As nossas solidões
Eu era um clandestino imobilizado sobre um instante sem duração
Talvez me sentisse um desejo
Ou um sorriso que se desmorona sobre a cidade
Talvez o meu tempo fosse pouco
Talvez o tempo fosse um brinquedo que a areia tapa
Talvez eu pudesse explicar todo o medo que me percorre os lábios
Se os meus braços não agonizassem sob um sol cego
Talvez te levasse a descobrir lentamente
Todos os espasmos que me percorriam o corpo
Talvez te explicasse que as aves assobiam ruidosos perfumes
E que as noites são corpos sem fundamento
Que fugiram do fumo opiáceo dos poetas
Toco-te ao de leve? Sentes-me?
Descobre as minhas mãos no teu pescoço
Posso ser o assassino que te estrangula
Com noturnos ardores que te percorrem
Tens as tuas vestes ausentes
És a essência dos corpos tatuados a fitar jardins.

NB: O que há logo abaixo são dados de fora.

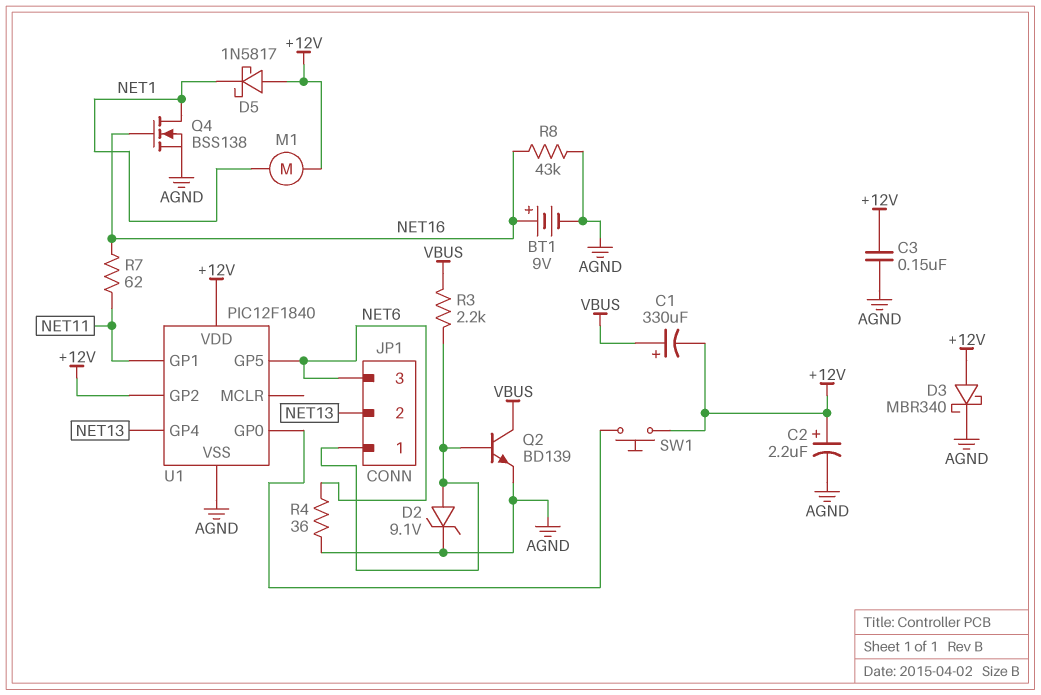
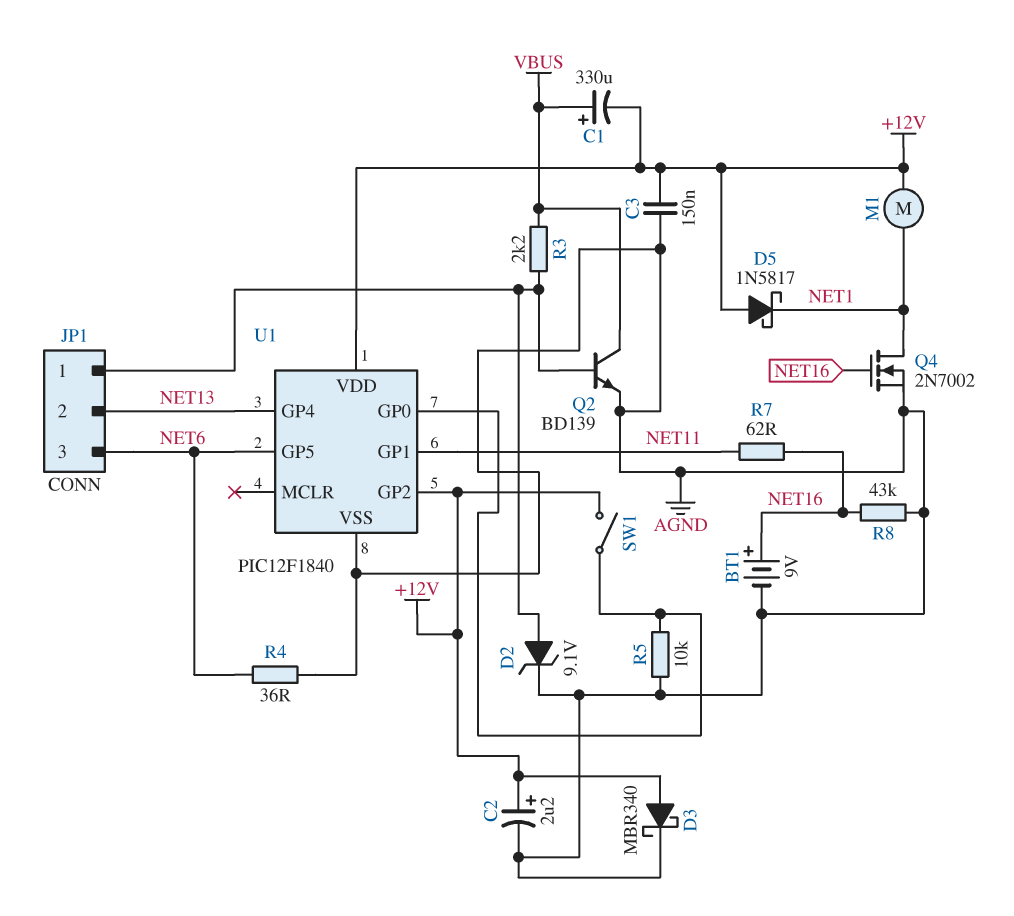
Q4: NMOS BSS138 (G NET16, D NET1, S AGND) -> NMOS 2N7002 (G NET16, D NET1, S AGND)
R5: none -> 10k (AGND, U1/GP0)
SW1: button (+12V, U1/GP0) -> switch (+12V, U1/GP0)

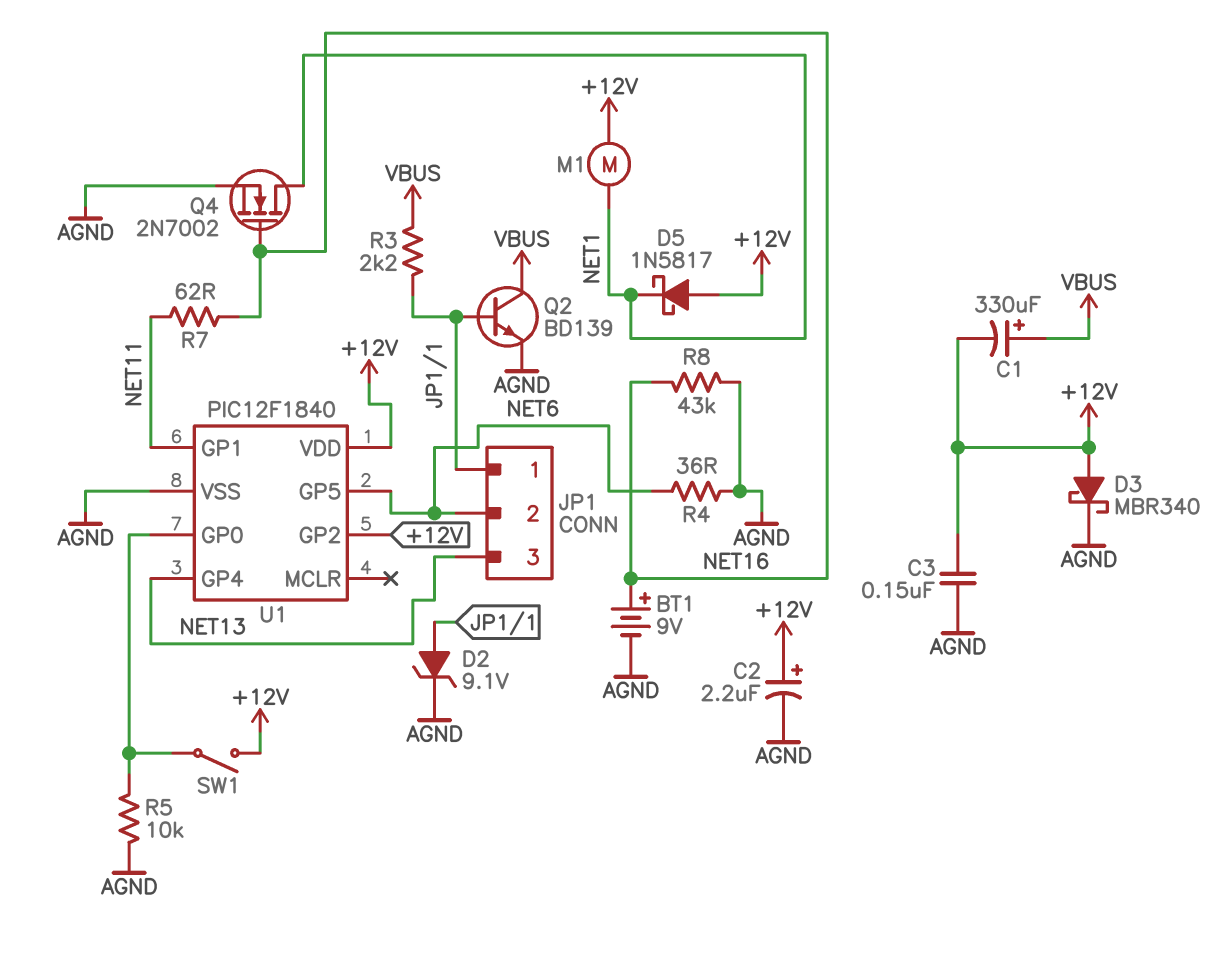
JP1 pin 2: NET13 -> NET6
JP1 pin 3: NET6 -> NET13

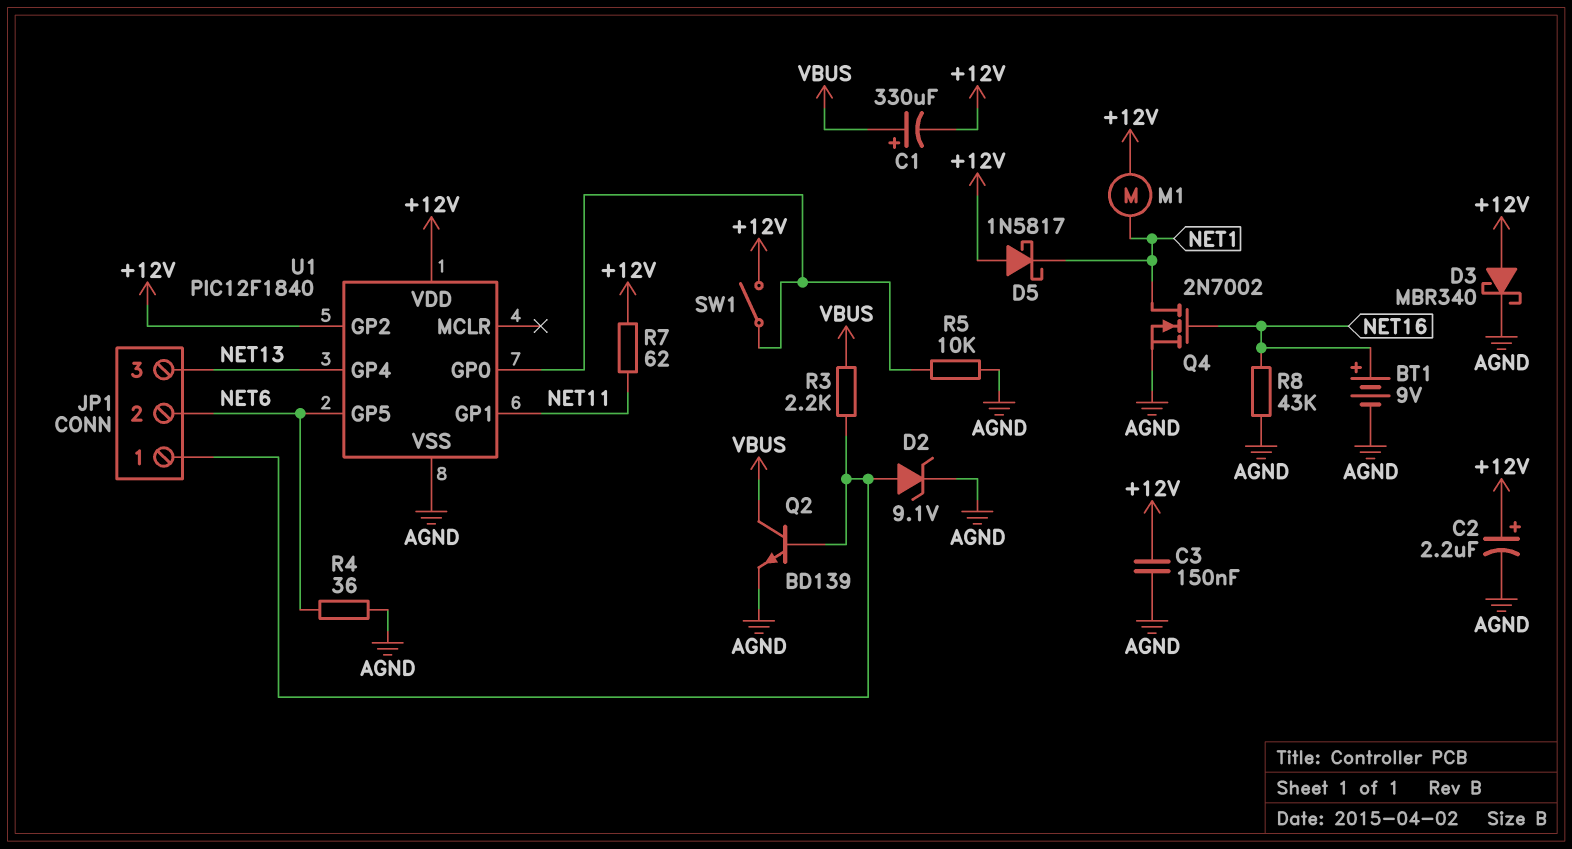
R7: 62 (NET11, NET16) -> 62 (+12V, NET11)

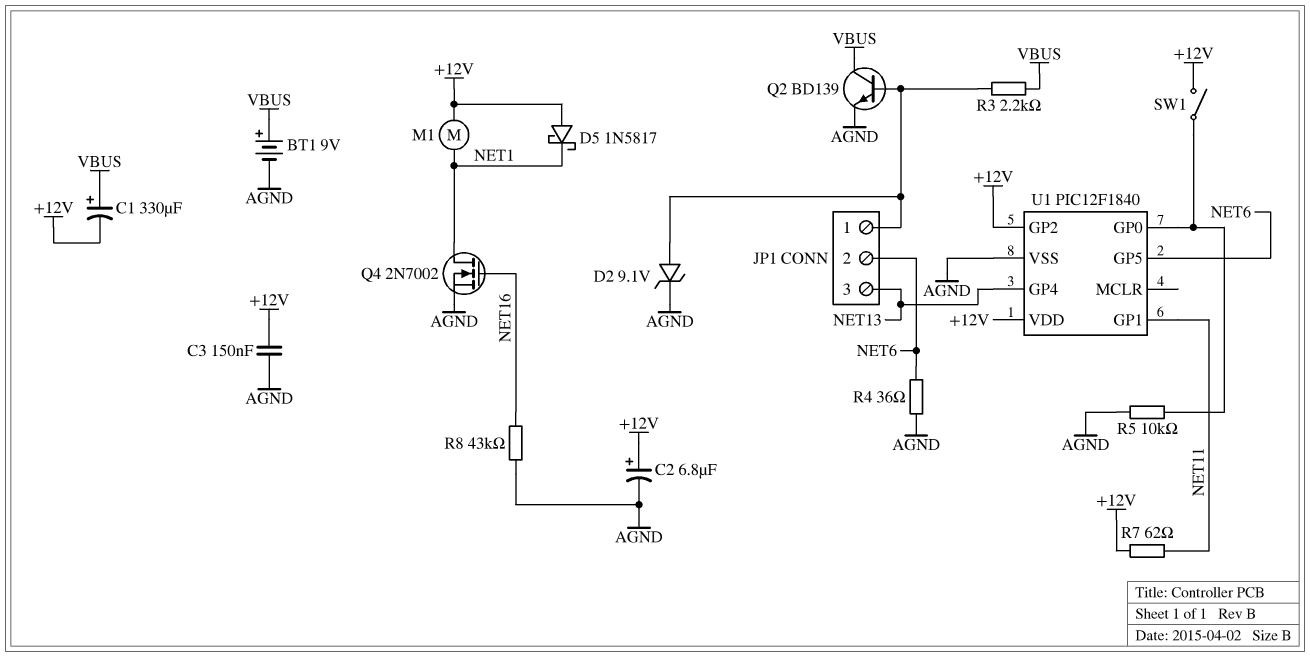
BT1: 9V (plus NET16, minus AGND) -> 9V (plus VBUS, minus AGND)
C2: 2.2uF (plus +12V, minus AGND) -> 6.8uF (plus +12V, minus AGND)
D3: schottky MBR340 (A +12V, K AGND) -> none

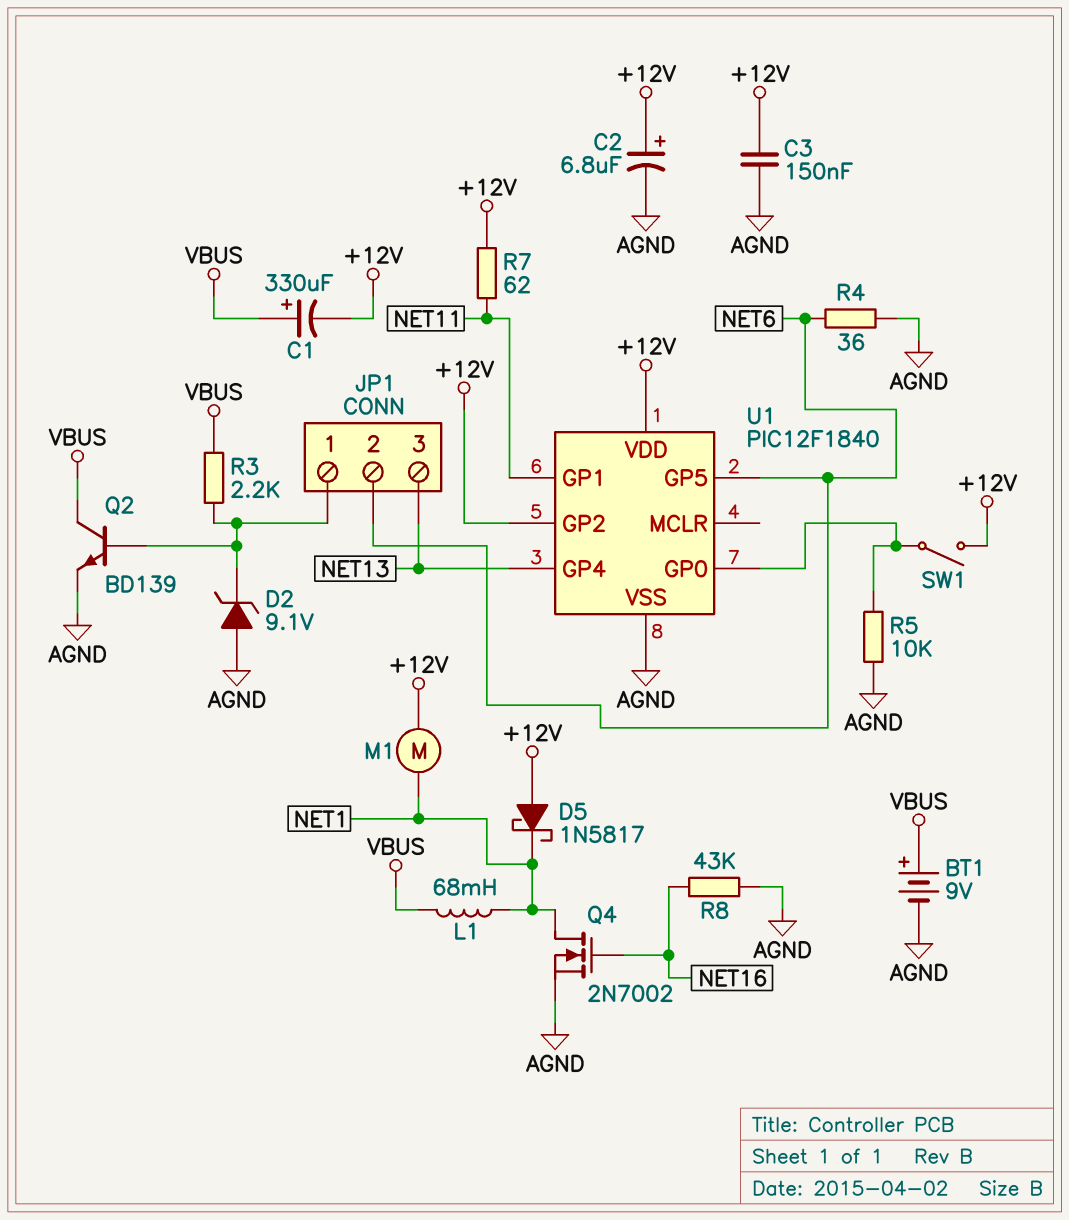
D2: zener 9.1V (A JP1/1, K AGND) -> zener 9.1V (A AGND, K JP1/1)
L1: none -> 68mH (NET1, VBUS)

Onde esvoaçam cidades que se esvaziam em luzes laminadas
E ausentes como um eco sem substância
E ausentes seguimos segregando trevas do interior dos nossos corpos
Vendo o nosso filme vestido
Com ensanguentados roupões de cetim negro
Debruçados sobre o sangue da primeira vez
Sobre a paralisia que nos cospe os ossos
Sobre a penumbra vermelha
De uma rendilhada bruma feita de arestas extenuadas
Até agonizarmos dentro duma nítida pétala de quartzo.
Que orbita por cima de todas as nossas solidões.